The Chinese manufacturing figure -- the HSBC Purchasing Managers' Index, released early Thursday -- came in at 49.6 for January, versus an expected 50.6. Any number below 50 indicates contraction in the manufacturing sector and furthers the belief that the Chinese economy is slowing down.
Weak Chinese economic figures are now seen as a developing trend. At the beginning of January, numbers for Chinese manufacturing and services sectors came in well below expectations, which was especially surprising given that those sectors outperformed expectations in the U.S. and Europe.

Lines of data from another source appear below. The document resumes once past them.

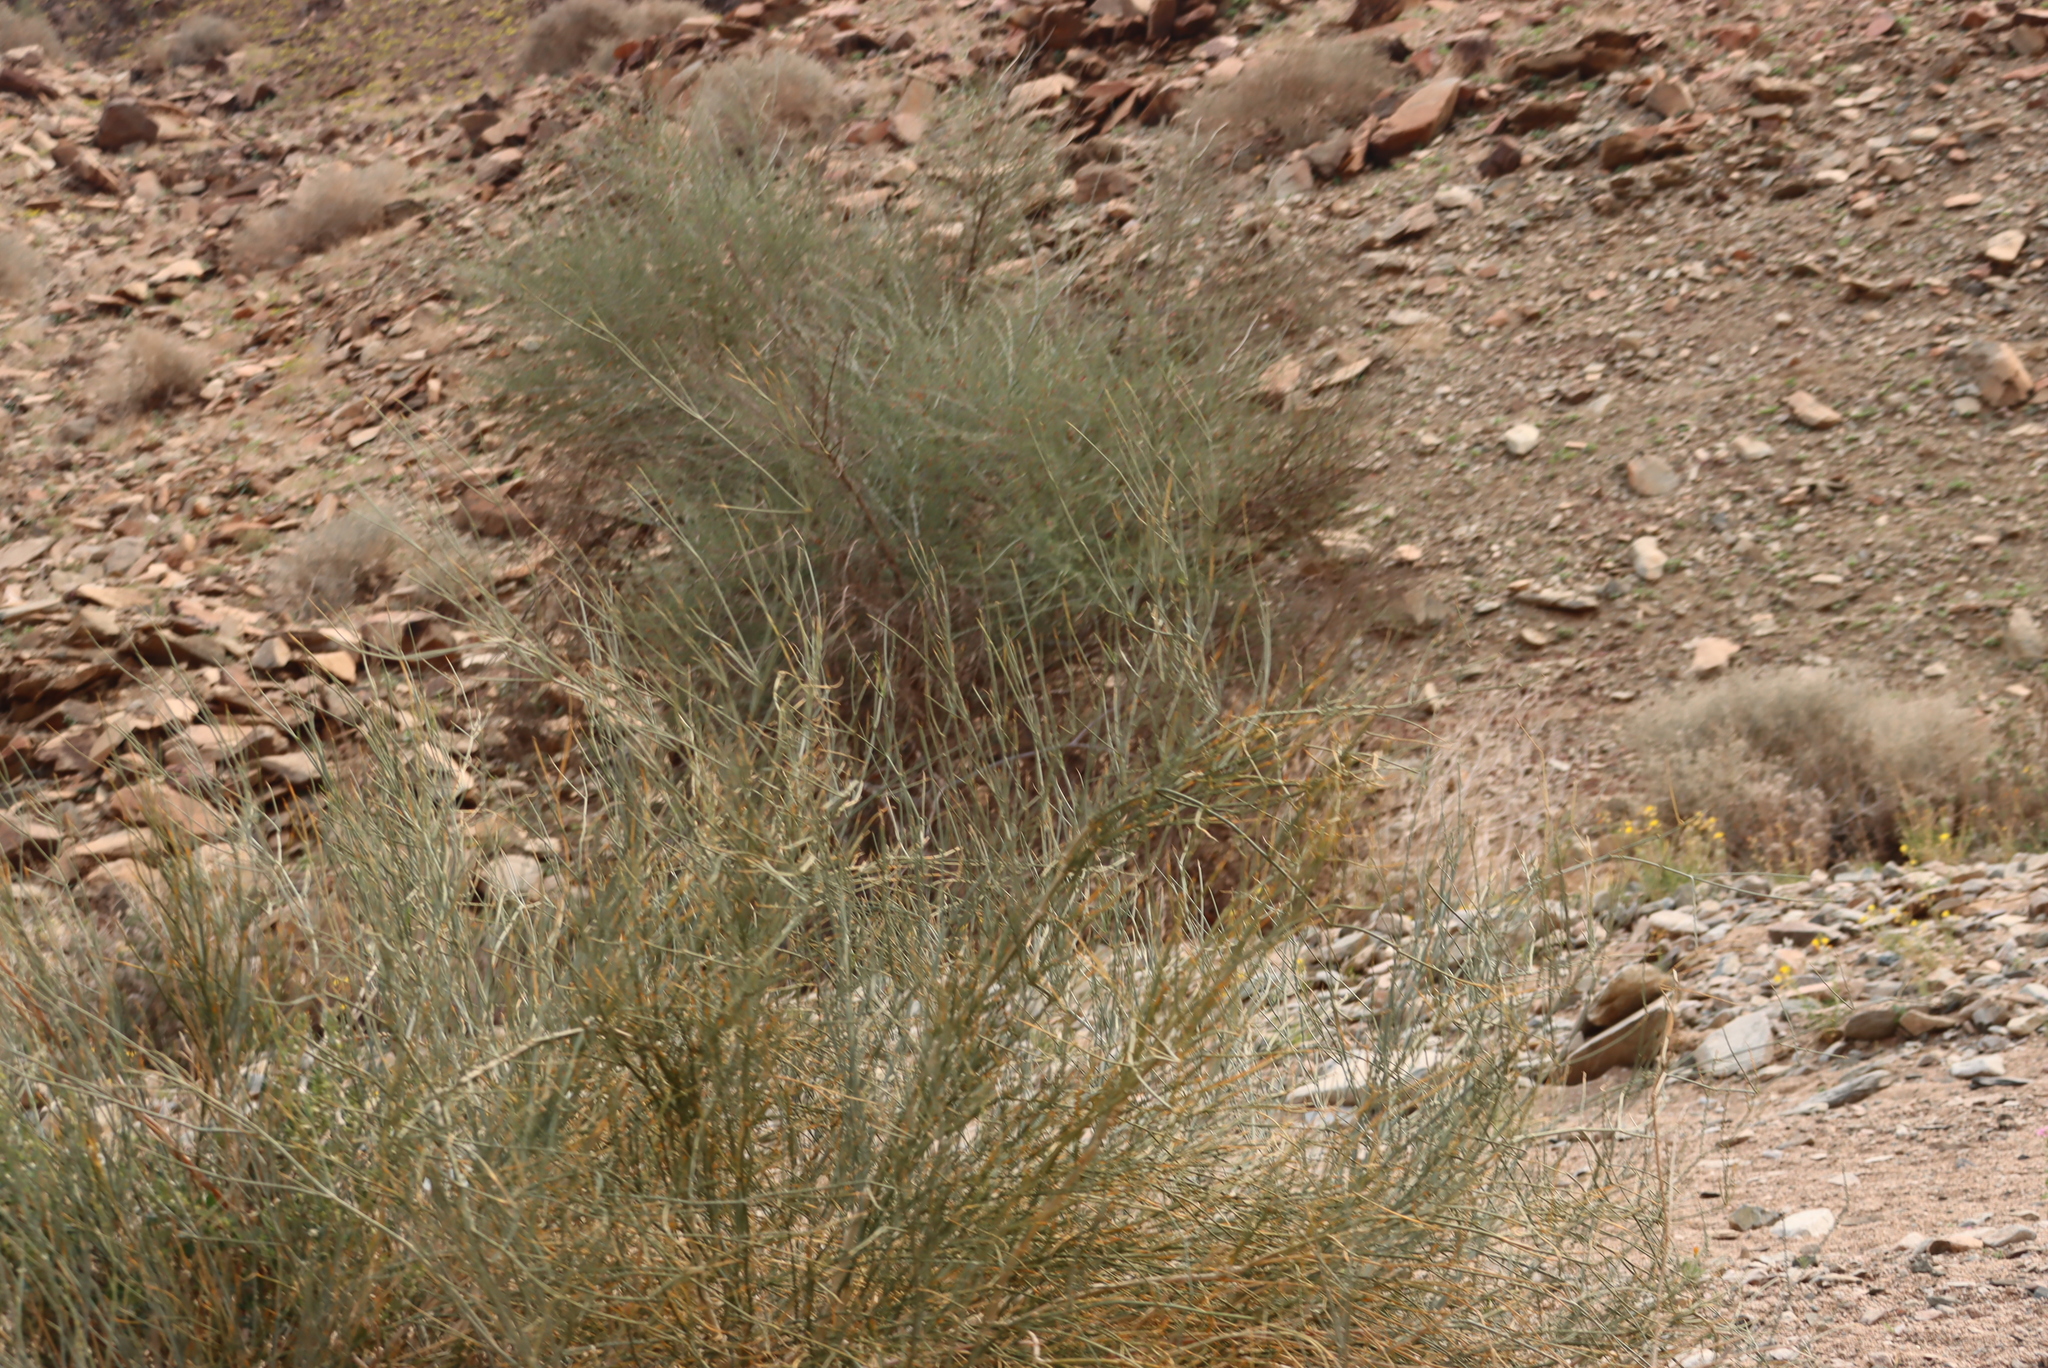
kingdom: Plantae
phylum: Tracheophyta
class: Magnoliopsida
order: Zygophyllales
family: Zygophyllaceae
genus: Sisyndite
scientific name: Sisyndite spartea
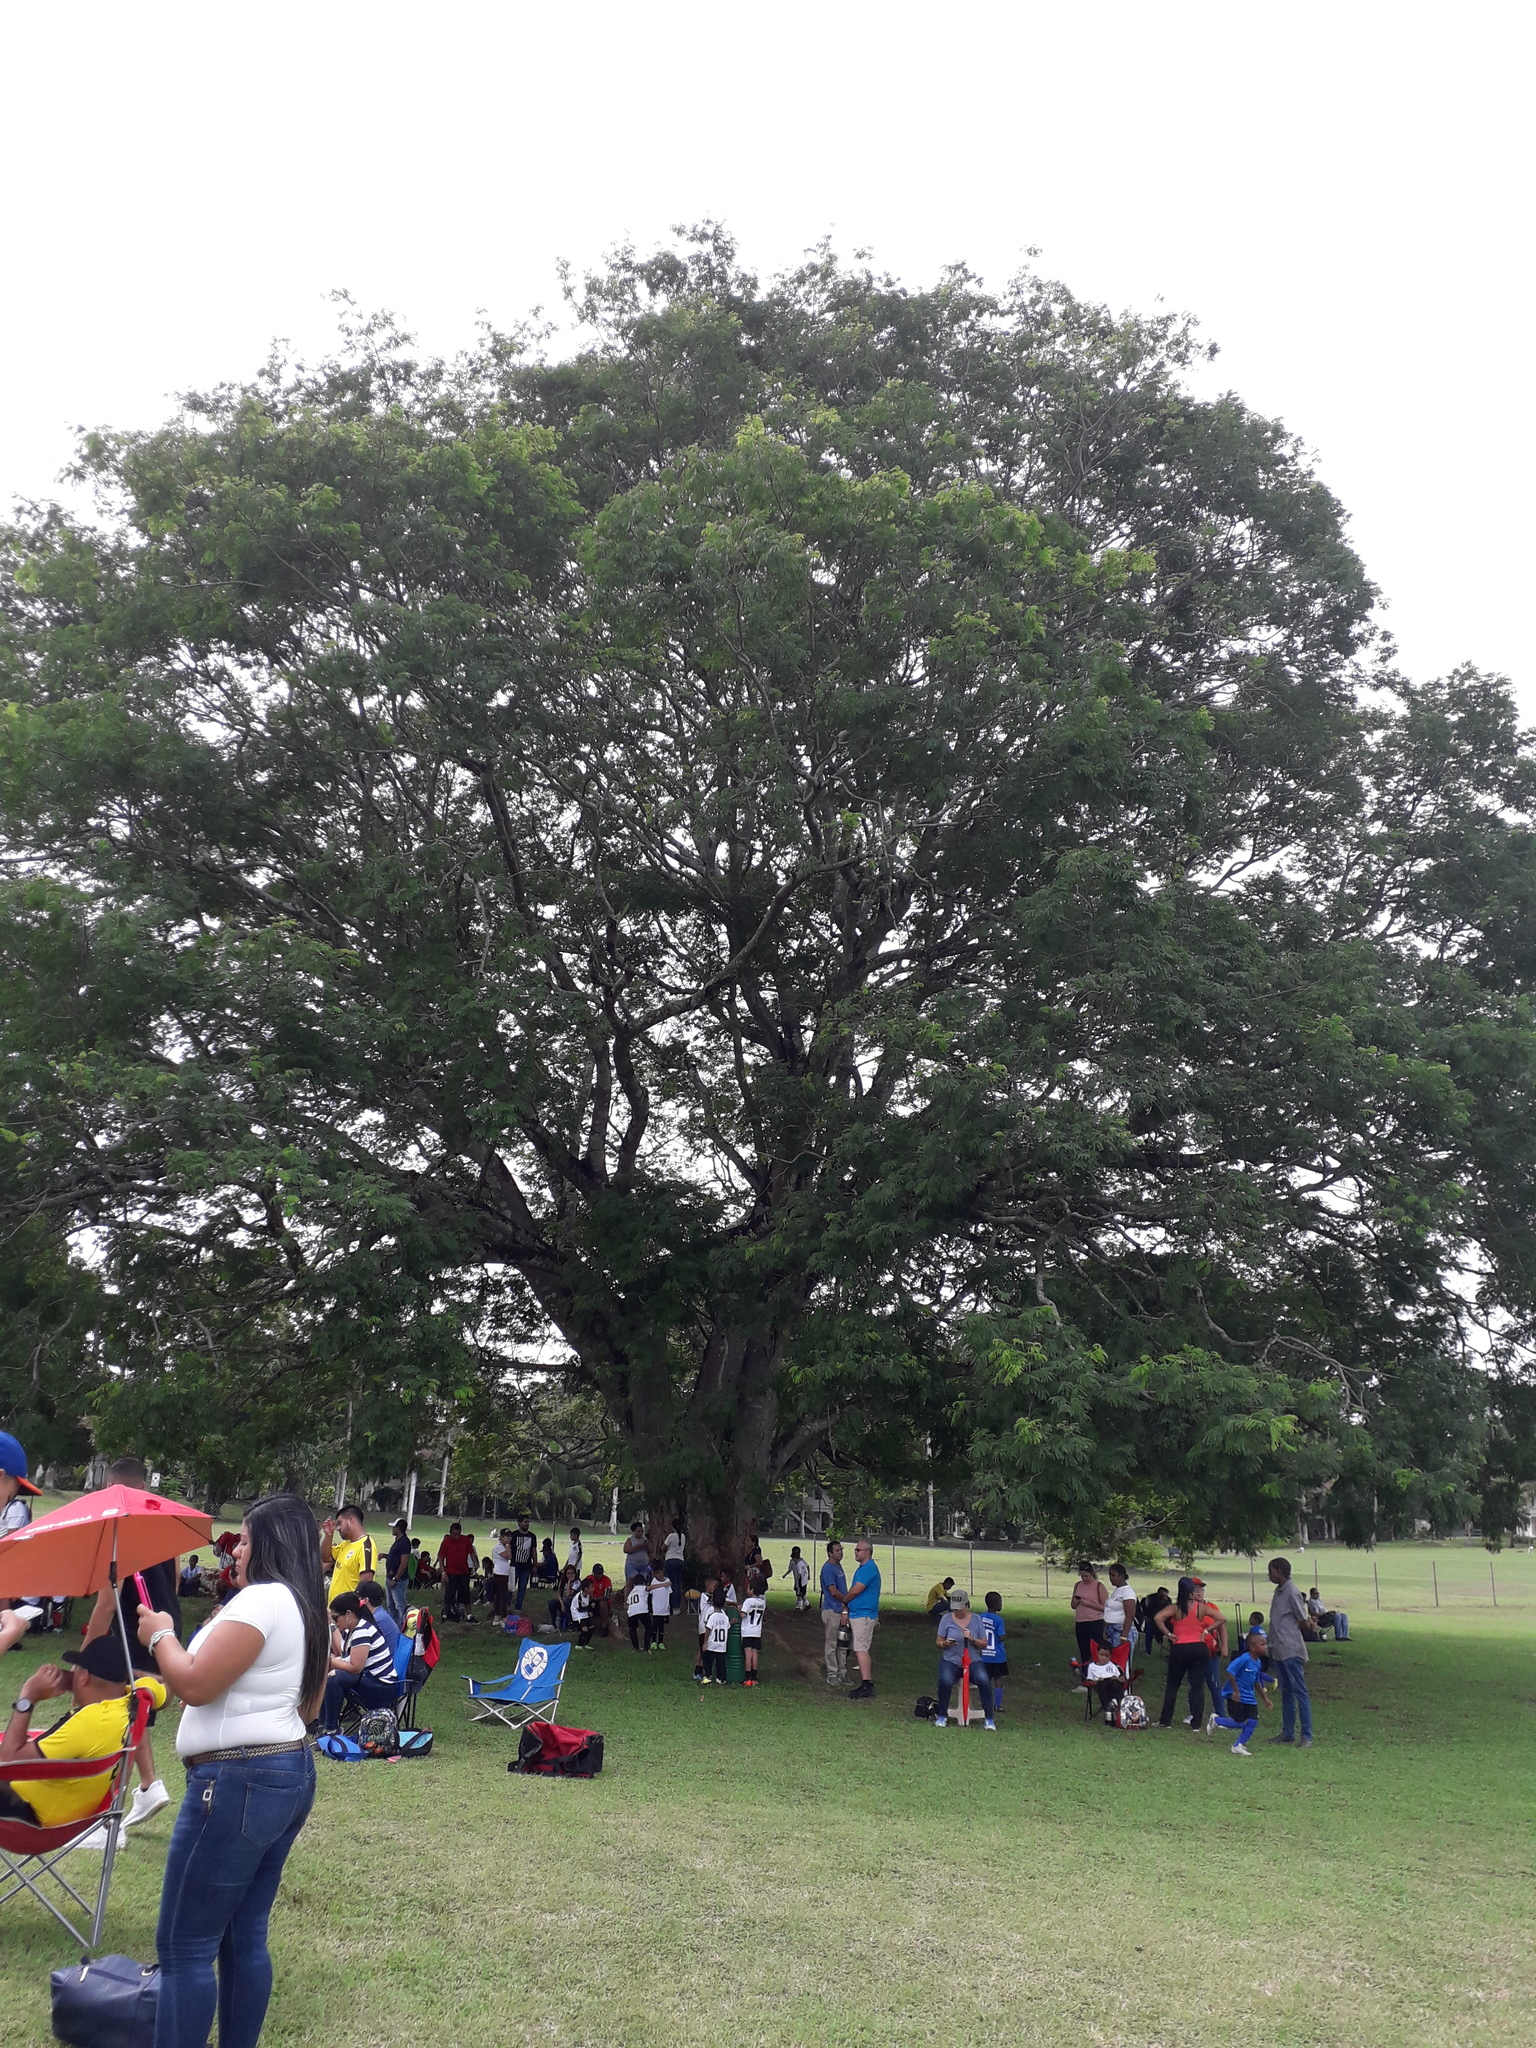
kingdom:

Meanwhile, Chinese growth figures reported last week confirmed fears about a slowdown in China, as gross domestic product growth for 2013 was reported at 7.7%, getting closer to an important threshold of 7%. The growth rate in China has been gradually declining the past few years, and many believe that once the rate falls below 7%, the country will officially be slowing down.
Weakness in China hurts emerging markets which rely heavily on Chinese demand for their countries' resources.
The emerging-market equity index, pictured below, formed a large head-and-shoulders pattern from September till earlier this month. The catalyst for a break lower came from weakening Chinese economy and higher U.S. interest rates.
The index looks to be in a strong downtrend and could continue to move lower until China reverses its economic sluggishness.